Other groups have developed methods to accelerate this process, but the Northwestern results suggest that it may not be necessary if one focuses on the neural conversations rather than on the individual neurons.
“Our study supports a recent model of how the brain works: by using highly distributed patterns of activity across neurons to generate behavior, rather than by carefully adjusting the activity of each individual neuron,” said first author Juan Gallego, a former postdoc in Miller’s lab who is now an assistant professor at Imperial College London.
Miller’s final goal is to have a neuroprosthesis that translates brain signals (the activity of tens to hundreds of neurons) into a variety of movements over a long period of time. Current neuroprostheses only function particularly well for the tasks on which they have been trained.
“By accurately predicting how the subject wants to activate their many individual muscles, this future neuroprosthesis should, in principle, allow the user to perform any movement she wants,” Miller adds.
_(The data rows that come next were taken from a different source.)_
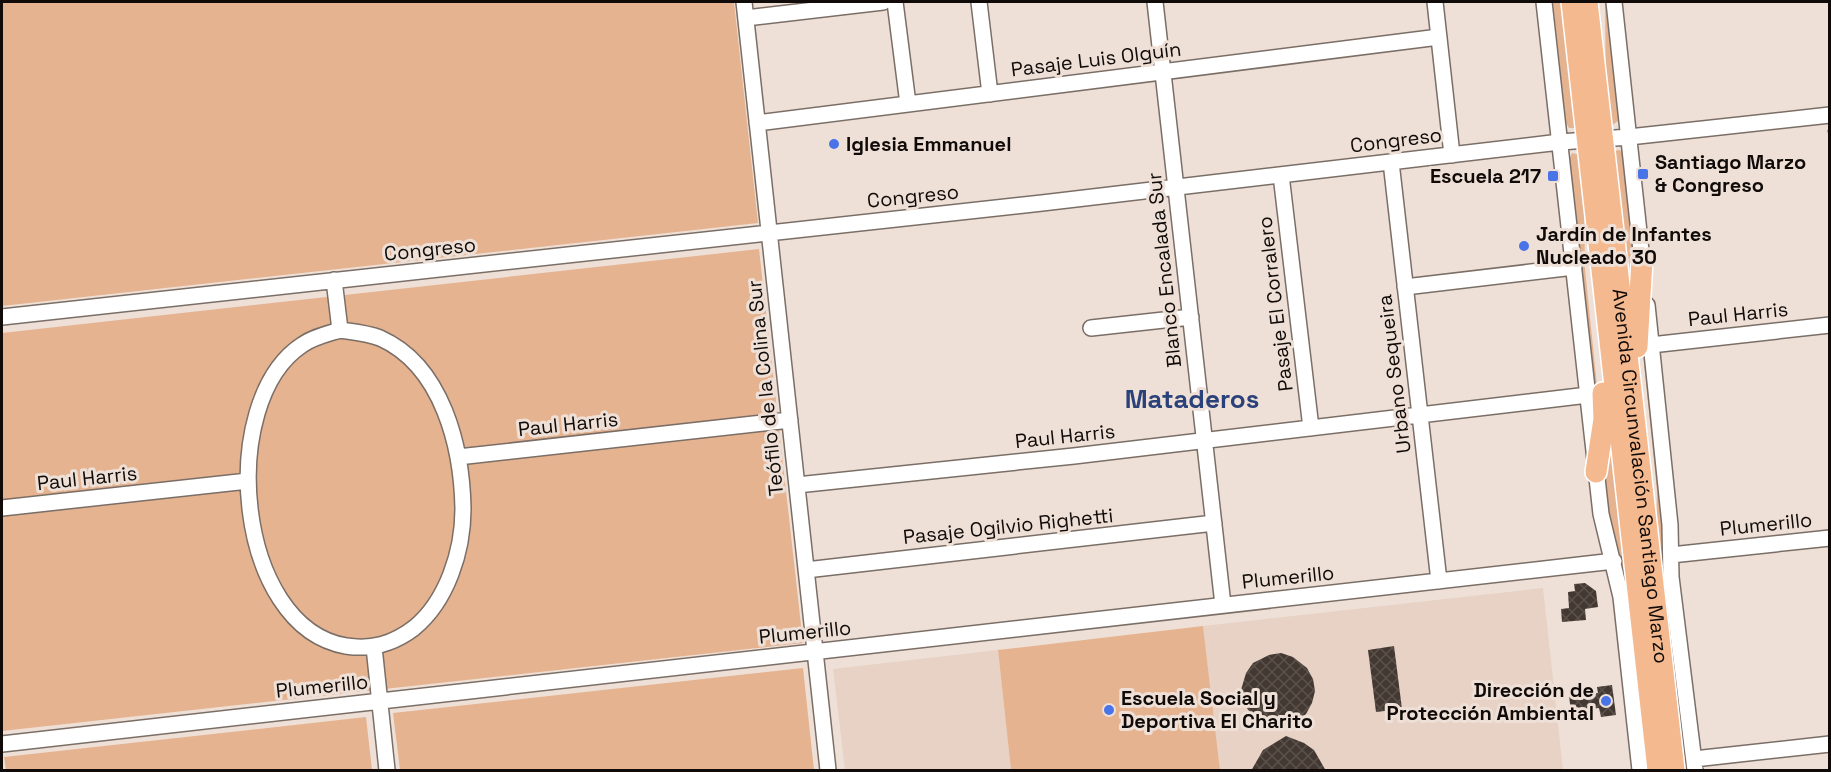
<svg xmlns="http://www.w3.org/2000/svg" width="1831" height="772" font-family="'Space Grotesk',sans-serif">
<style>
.built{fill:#e7d2c5}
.grass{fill:#e6b390}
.building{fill:url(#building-cross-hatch)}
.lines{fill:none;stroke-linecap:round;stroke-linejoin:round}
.minor-casing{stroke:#7a6e66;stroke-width:18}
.highway-casing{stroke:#fff;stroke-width:24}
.path{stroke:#877d77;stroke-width:2;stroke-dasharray:4.5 4.5;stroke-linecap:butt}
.minor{stroke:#fff;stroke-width:15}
.highway{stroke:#f5b98f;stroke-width:21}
.poi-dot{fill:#4974e7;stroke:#eee0d7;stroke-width:2}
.labels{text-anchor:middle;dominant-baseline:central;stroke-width:6;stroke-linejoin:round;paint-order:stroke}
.street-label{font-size:20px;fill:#100b08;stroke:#eee0d7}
.poi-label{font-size:20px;font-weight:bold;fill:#100b08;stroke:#eee0d7;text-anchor:start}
.district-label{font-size:26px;font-weight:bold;fill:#2b417a;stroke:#eee0d7}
</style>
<defs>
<pattern id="building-cross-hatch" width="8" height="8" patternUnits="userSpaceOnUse" patternTransform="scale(1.5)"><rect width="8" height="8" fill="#443932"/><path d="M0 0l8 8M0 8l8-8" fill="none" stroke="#5b524c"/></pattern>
</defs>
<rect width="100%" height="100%" fill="#eee0d7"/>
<path class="built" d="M1543 588 1563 770H1220L1203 626Z
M998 650 1011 770H845L833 669Z"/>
<path class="grass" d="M2 2H734L758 223 2 306Z
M1553 2H1563L1576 128H1569L1566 123Z
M1605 2H1609L1621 119 1611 126 1606 93Z
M1619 150 1623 152 1637 272 1633 317 1614 151Z
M1572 153 1580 155 1584 194 1585 269 1600 415H1598L1569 160Z
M759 249 803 643 2 731V333Z
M1643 332 1663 527 1662 570 1688 770H1681L1656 546 1657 491 1641 334Z
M1609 421 1651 770H1647L1627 585 1611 527 1606 492 1605 477Z
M1203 626 1220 770H1011L998 650Z
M803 668 814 770H400L393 713Z
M366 717 372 770H6L4 757Z"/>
<path class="building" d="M1585 583 1596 591 1598 607 1585 609 1586 620 1562 622 1561 609 1569 608 1568 592 1575 591 1574 584Z
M1394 646 1402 709 1376 712 1368 650Z
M1281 653 1293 657 1307 668 1313 679 1315 691 1312 703 1306 714 1297 721 1283 728 1268 725 1253 716 1246 707 1241 690 1246 673 1253 663 1269 655Z
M1612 685 1616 715 1601 717 1599 708 1571 711 1569 696 1598 693 1597 687Z
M1286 736 1304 743 1314 750 1326 771H1251L1263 750Z"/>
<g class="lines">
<defs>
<path id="minor" d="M744 2 828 770
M895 2 908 104
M979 2 990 94
M1155 2 1223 605
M1435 2 1452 155
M1544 2 1601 514 1621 597 1640 770
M1614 2 1643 269
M746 18 883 2
M757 123 1439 37
M1391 162 1439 581
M1281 175 1311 428
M334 280 340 330
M1405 287 1574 267
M1647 305 1670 525 1671 577 1695 770
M2 317 1042 203 1560 142 1629 137 1830 115
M1091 328 1191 317
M340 330C354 332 367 333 380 338 443 366 462 448 463 509 463 551 447 601 414 628 393 644 372 650 346 646 235 627 216 402 302 345 313 337 327 334 340 330Z
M1651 345 1830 325
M458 457 790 420
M797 485 1074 456 1588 395
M2 508 248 481
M1671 555 1830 538
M806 570 1214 523
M374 647 387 770
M2 744 1614 561
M1694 759 1830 744"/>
<g id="highway">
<path d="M1572 2 1658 770"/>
<path id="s1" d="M1587 2 1674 770"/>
<path d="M1637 347 1642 260"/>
<path d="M1596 472 1604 419 1603 393"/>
</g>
</defs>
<use href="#minor" class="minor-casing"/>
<use href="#highway" class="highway-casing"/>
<path class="path" d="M1828 130 1830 137"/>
<use href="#minor" class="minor"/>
<use href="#highway" class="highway"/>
</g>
<g class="poi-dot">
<circle cx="834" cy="144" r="6"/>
<rect x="1637" y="168" width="12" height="12" rx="3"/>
<rect x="1547" y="170" width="12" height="12" rx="3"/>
<circle cx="1524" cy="246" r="6"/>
<circle cx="1606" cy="701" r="6"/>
<circle cx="1109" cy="710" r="6"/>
</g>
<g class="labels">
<g class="street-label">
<text transform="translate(1096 59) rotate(-7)">Pasaje Luis Olguín</text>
<text transform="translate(1396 140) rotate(-7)">Congreso</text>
<text transform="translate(913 196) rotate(-6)">Congreso</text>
<text transform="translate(430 249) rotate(-6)">Congreso</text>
<text transform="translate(1164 270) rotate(-96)">Blanco Encalada Sur</text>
<text transform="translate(1275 304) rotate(-97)">Pasaje El Corralero</text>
<text transform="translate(1738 314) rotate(-6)">Paul Harris</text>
<text transform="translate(1394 374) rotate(-97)">Urbano Sequeira</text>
<text transform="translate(765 388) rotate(-96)">Teófilo de la Colina Sur</text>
<text transform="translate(568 424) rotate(-6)">Paul Harris</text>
<text transform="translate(1065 436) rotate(-6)">Paul Harris</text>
<text stroke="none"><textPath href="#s1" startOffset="477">Avenida Circunvalación Santiago Marzo</textPath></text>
<text transform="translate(87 478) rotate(-6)">Paul Harris</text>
<text transform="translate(1766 524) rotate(-6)">Plumerillo</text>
<text transform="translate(1008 526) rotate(-6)">Pasaje Ogilvio Righetti</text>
<text transform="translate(1288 577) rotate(-6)">Plumerillo</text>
<text transform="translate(805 632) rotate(-6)">Plumerillo</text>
<text transform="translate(322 686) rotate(-6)">Plumerillo</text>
</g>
<g class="poi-label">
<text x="846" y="144">Iglesia Emmanuel</text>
<text x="1655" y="162">Santiago Marzo<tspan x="1655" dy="23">&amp; Congreso</tspan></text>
<text x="1541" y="176" text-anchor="end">Escuela 217</text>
<text x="1536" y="234">Jardín de Infantes<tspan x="1536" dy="23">Nucleado 30</tspan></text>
<text x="1594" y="690" text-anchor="end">Dirección de<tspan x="1594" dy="23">Protección Ambiental</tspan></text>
<text x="1121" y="698">Escuela Social y<tspan x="1121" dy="23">Deportiva El Charito</tspan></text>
</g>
<g class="district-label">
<text x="1192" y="399">Mataderos</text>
</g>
</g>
<rect width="1831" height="772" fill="none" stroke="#100b08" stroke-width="6"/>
</svg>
But challenges remain to achieve this. Scientists can currently build a mathematical model that predicts muscle activity during a given task (and Miller’s team has done it for several tasks), or even during a slightly different task.
“Yet, these mathematical models fail when you test them on a very different task,” Miller comments. “In other words, with current methods a ‘hammering nails’ model may not work well when the subject is ‘applying lipstick.'”
Miller’s lab team is working to overcome this challenge. In preclinical studies, they are performing wireless recordings of brain signals, muscle activity and movement data. They are exploring methods from artificial intelligence to build a model that works for a much broader variety of movements than has previously been possible, per the release.
“If successful, this research will open new exciting avenues for bringing neuroprostheses from the lab to the patients’ homes,” Miller concludes.